Which of the lines below hold the word "последовательность"? Pull each of them out.

☆ ☆ ☆ ☆

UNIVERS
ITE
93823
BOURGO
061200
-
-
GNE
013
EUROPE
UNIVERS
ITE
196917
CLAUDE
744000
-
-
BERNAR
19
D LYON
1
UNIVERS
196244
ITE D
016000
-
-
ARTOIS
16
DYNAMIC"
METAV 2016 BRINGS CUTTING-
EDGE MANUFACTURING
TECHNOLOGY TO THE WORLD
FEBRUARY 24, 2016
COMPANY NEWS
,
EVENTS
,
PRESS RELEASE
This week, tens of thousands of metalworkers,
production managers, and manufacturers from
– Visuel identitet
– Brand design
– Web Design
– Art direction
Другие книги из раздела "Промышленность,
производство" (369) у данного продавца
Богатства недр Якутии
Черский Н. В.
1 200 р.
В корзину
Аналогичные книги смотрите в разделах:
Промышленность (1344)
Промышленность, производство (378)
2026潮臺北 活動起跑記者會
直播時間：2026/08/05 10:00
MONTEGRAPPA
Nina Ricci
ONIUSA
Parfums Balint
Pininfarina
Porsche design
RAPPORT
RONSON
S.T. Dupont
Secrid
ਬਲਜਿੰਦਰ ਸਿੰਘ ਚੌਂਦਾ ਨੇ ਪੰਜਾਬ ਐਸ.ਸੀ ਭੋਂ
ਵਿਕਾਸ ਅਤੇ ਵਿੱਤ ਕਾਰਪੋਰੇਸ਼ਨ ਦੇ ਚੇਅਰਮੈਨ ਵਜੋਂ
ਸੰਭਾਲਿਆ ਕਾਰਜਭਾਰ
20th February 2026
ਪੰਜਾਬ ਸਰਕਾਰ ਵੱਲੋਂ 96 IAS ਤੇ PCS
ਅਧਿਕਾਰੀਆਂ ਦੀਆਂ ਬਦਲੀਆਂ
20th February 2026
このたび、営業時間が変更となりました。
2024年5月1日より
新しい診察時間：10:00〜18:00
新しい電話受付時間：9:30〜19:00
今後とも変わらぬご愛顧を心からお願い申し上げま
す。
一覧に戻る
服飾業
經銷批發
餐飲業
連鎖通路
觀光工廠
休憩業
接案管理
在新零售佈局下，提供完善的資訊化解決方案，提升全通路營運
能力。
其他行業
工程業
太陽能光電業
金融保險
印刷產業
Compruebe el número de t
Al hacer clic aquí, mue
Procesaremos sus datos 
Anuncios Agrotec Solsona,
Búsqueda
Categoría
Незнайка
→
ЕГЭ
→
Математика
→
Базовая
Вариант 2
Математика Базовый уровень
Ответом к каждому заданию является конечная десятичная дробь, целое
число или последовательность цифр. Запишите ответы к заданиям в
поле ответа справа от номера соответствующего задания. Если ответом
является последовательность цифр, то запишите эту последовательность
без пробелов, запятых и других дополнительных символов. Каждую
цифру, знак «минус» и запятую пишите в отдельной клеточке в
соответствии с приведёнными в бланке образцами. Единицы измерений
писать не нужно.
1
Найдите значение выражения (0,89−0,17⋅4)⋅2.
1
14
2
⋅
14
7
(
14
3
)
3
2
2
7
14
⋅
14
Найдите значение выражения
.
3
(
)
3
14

☆ ☆ ☆ ☆

RESULT OF THIS EXERCISE =
число или последовательность цифр. Запишите ответы к заданиям в
является последовательность цифр, то запишите эту последовательность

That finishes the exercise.